[What is being asked]: What is needed is an exact reproduction of the lines in the records below, starting at the line with "Zukunft der Arbeit" and ending at the line with "Лучшие предложения", both included, and nothing else; pictures stay out.

========================

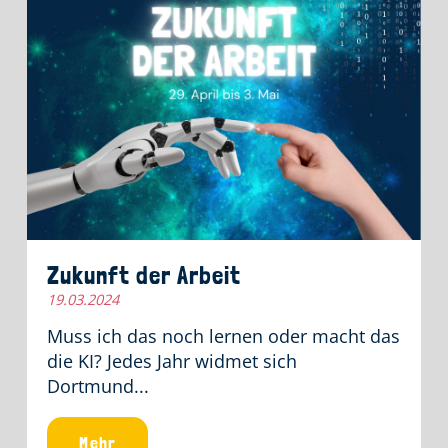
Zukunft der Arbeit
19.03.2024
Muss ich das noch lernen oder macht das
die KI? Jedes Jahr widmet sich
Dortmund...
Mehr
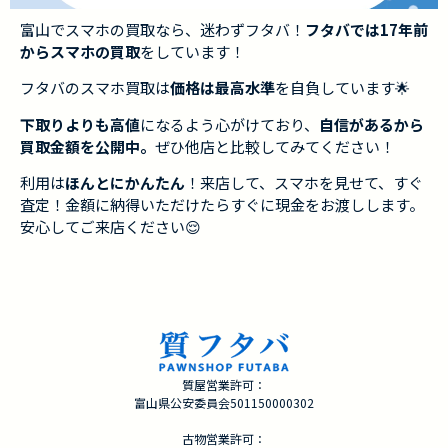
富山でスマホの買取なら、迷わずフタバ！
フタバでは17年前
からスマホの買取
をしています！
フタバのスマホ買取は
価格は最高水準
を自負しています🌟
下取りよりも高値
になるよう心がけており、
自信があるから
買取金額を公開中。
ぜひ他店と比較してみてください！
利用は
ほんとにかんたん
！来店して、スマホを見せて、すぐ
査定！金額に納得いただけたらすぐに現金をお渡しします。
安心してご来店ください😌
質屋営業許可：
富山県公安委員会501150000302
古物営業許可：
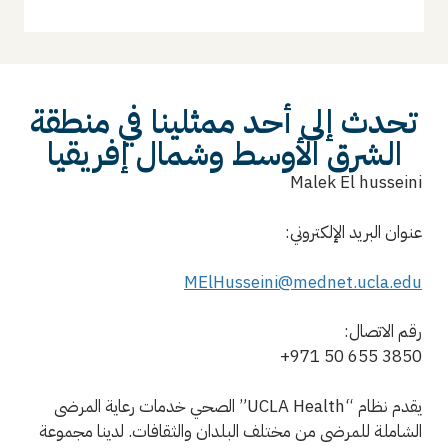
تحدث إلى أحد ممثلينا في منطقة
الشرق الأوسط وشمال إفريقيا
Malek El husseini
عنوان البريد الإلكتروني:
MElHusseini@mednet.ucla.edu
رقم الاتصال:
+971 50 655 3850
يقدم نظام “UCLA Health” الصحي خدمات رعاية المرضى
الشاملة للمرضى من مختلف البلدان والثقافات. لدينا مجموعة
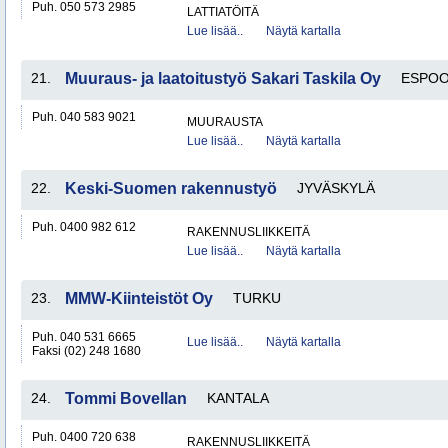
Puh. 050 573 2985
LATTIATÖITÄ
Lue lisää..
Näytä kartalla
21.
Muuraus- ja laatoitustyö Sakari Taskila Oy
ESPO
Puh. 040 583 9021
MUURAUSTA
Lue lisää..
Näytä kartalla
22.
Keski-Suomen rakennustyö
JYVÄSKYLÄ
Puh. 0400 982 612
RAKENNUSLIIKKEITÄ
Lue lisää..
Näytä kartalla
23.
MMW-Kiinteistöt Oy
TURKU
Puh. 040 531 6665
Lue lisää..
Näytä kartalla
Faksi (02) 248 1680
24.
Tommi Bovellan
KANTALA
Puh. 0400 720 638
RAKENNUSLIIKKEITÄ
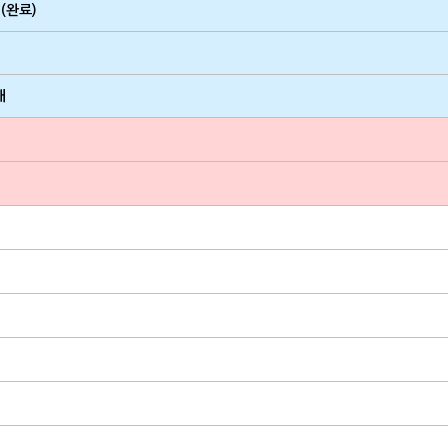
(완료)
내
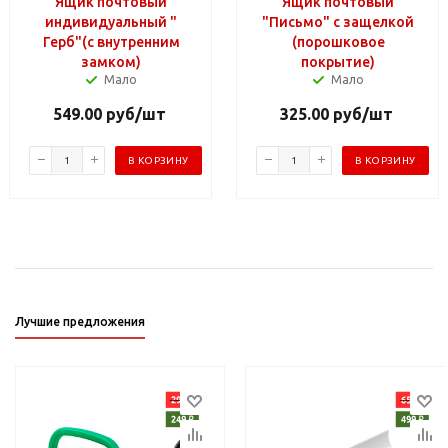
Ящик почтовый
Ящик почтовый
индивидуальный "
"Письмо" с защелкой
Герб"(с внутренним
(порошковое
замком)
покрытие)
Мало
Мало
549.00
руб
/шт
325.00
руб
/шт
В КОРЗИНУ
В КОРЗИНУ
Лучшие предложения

========================

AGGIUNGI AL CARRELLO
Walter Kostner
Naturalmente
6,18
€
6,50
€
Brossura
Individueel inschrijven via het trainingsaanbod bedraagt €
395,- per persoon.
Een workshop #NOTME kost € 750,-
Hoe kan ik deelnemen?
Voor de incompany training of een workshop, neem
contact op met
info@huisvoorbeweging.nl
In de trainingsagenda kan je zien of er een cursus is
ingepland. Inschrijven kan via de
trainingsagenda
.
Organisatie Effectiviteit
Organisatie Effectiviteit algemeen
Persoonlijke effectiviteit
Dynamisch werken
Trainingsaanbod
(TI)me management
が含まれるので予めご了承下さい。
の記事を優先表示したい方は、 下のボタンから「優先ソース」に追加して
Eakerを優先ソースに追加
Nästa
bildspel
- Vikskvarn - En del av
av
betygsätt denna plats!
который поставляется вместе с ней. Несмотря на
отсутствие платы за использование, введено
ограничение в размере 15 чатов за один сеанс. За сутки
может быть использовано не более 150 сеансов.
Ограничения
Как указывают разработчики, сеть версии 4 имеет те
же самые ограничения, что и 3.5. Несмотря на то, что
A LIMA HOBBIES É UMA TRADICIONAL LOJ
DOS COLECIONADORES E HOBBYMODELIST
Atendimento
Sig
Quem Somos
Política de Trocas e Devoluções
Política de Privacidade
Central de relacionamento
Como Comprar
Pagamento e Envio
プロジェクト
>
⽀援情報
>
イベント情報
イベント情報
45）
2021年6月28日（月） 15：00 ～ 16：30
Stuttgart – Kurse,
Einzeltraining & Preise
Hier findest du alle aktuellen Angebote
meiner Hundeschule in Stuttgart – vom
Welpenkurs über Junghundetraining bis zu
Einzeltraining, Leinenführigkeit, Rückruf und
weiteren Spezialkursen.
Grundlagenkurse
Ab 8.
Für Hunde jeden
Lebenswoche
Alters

========================

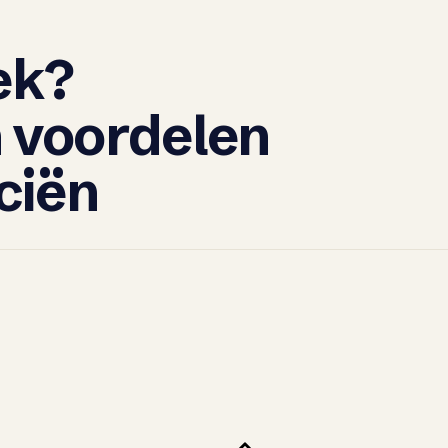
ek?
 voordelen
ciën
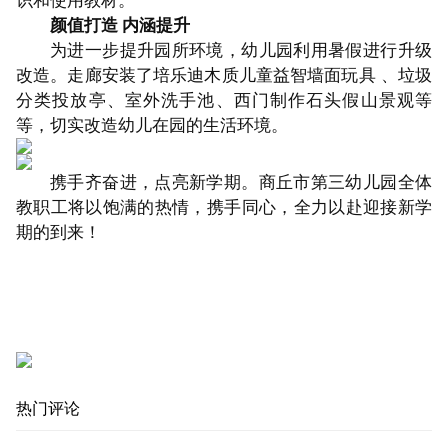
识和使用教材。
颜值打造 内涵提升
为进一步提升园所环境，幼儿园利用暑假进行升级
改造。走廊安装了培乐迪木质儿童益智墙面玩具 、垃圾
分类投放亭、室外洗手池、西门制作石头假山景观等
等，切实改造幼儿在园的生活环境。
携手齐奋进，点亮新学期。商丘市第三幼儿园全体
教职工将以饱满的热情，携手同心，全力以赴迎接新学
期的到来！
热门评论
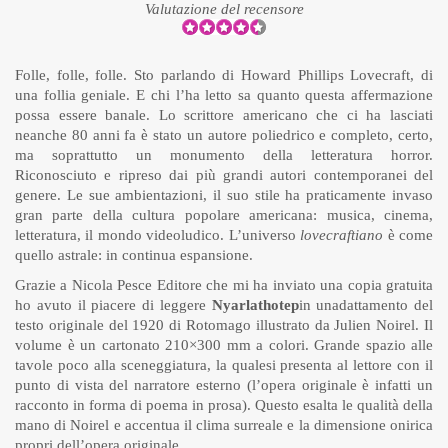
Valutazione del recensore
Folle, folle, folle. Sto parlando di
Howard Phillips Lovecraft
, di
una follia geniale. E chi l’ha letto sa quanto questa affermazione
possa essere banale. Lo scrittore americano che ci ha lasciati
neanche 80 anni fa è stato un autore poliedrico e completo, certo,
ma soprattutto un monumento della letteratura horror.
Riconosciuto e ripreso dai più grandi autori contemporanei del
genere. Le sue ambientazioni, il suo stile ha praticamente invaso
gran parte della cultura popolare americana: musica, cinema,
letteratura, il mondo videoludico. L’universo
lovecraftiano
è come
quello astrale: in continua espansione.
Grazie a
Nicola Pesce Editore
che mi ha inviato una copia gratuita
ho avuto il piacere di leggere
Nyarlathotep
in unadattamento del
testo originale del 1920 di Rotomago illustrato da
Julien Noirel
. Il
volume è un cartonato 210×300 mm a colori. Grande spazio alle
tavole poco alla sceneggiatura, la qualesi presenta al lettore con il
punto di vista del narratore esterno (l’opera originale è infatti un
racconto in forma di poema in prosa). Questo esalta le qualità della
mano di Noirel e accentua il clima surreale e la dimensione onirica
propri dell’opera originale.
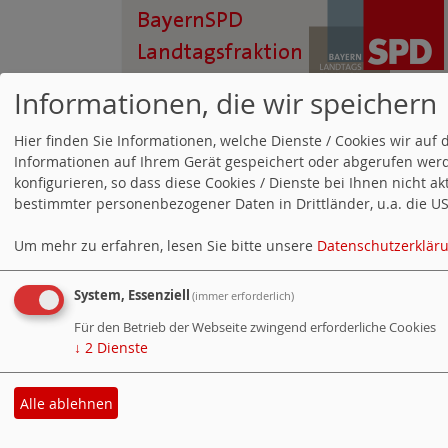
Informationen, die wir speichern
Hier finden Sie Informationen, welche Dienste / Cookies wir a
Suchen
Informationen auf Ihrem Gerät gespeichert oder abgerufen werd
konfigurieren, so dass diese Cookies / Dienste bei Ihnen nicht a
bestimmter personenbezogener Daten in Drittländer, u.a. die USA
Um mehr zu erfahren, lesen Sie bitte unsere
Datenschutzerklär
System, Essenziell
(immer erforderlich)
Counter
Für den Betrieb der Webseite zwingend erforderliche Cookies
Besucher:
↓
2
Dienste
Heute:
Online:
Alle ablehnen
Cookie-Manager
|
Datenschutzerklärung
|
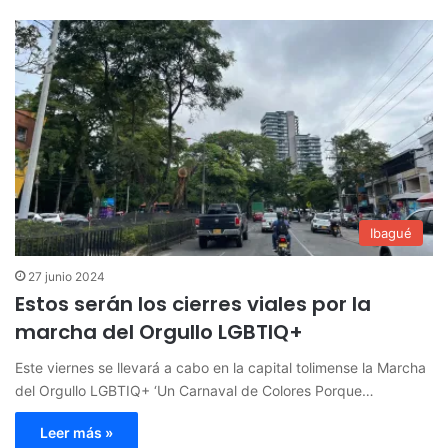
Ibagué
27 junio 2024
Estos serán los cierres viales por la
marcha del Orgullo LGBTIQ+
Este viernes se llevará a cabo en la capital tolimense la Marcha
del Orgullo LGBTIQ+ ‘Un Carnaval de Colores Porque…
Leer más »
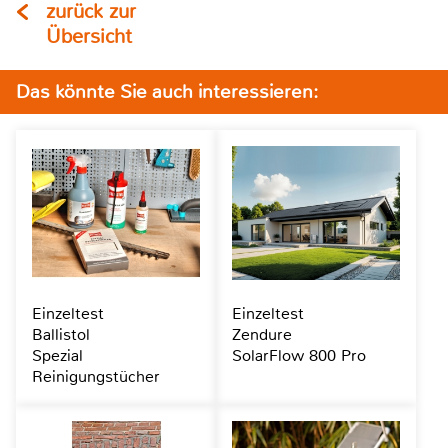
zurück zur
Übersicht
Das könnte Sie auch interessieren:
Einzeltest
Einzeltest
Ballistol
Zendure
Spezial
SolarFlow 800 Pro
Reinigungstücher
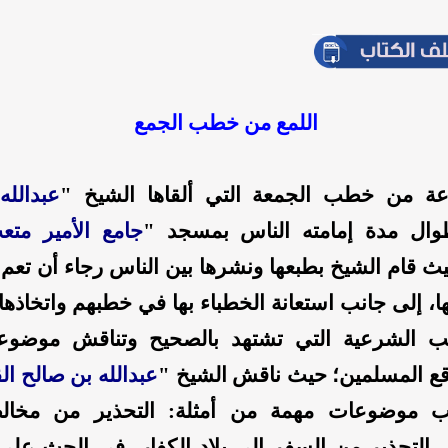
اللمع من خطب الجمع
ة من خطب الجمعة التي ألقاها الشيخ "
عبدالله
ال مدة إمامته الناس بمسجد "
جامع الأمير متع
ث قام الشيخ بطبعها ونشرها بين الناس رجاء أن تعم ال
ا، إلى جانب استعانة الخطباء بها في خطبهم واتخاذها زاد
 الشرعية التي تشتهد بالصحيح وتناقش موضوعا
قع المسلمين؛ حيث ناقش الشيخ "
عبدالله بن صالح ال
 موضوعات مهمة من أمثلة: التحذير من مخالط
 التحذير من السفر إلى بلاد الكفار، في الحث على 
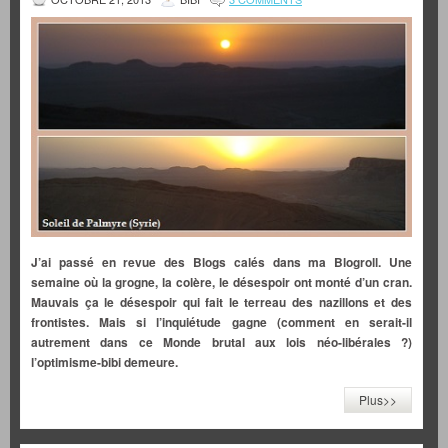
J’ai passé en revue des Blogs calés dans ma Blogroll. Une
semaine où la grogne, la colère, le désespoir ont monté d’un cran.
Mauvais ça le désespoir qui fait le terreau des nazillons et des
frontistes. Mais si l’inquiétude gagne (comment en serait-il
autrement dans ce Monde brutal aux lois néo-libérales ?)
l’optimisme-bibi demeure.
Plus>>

========================

[Exercise output]:
Zukunft der Arbeit
19.03.2024
Muss ich das noch lernen oder macht das
die KI? Jedes Jahr widmet sich
Dortmund...
Mehr
富山でスマホの買取なら、迷わずフタバ！
フタバでは17年前
からスマホの買取
をしています！
フタバのスマホ買取は
価格は最高水準
を自負しています🌟
下取りよりも高値
になるよう心がけており、
自信があるから
買取金額を公開中。
ぜひ他店と比較してみてください！
利用は
ほんとにかんたん
！来店して、スマホを見せて、すぐ
査定！金額に納得いただけたらすぐに現金をお渡しします。
安心してご来店ください😌
質屋営業許可：
富山県公安委員会501150000302
古物営業許可：
تحدث إلى أحد ممثلينا في منطقة
الشرق الأوسط وشمال إفريقيا
Malek El husseini
عنوان البريد الإلكتروني:
MElHusseini@mednet.ucla.edu
رقم الاتصال:
+971 50 655 3850
يقدم نظام “UCLA Health” الصحي خدمات رعاية المرضى
الشاملة للمرضى من مختلف البلدان والثقافات. لدينا مجموعة
Puh. 050 573 2985
LATTIATÖITÄ
Lue lisää..
Näytä kartalla
21.
Muuraus- ja laatoitustyö Sakari Taskila Oy
ESPO
Puh. 040 583 9021
MUURAUSTA
Lue lisää..
Näytä kartalla
22.
Keski-Suomen rakennustyö
JYVÄSKYLÄ
Puh. 0400 982 612
RAKENNUSLIIKKEITÄ
Lue lisää..
Näytä kartalla
23.
MMW-Kiinteistöt Oy
TURKU
Puh. 040 531 6665
Lue lisää..
Näytä kartalla
Faksi (02) 248 1680
24.
Tommi Bovellan
KANTALA
Puh. 0400 720 638
RAKENNUSLIIKKEITÄ
(완료)
내
Ящик почтовый
Ящик почтовый
индивидуальный "
"Письмо" с защелкой
Герб"(с внутренним
(порошковое
замком)
покрытие)
Мало
Мало
549.00
руб
/шт
325.00
руб
/шт
В КОРЗИНУ
В КОРЗИНУ
Лучшие предложения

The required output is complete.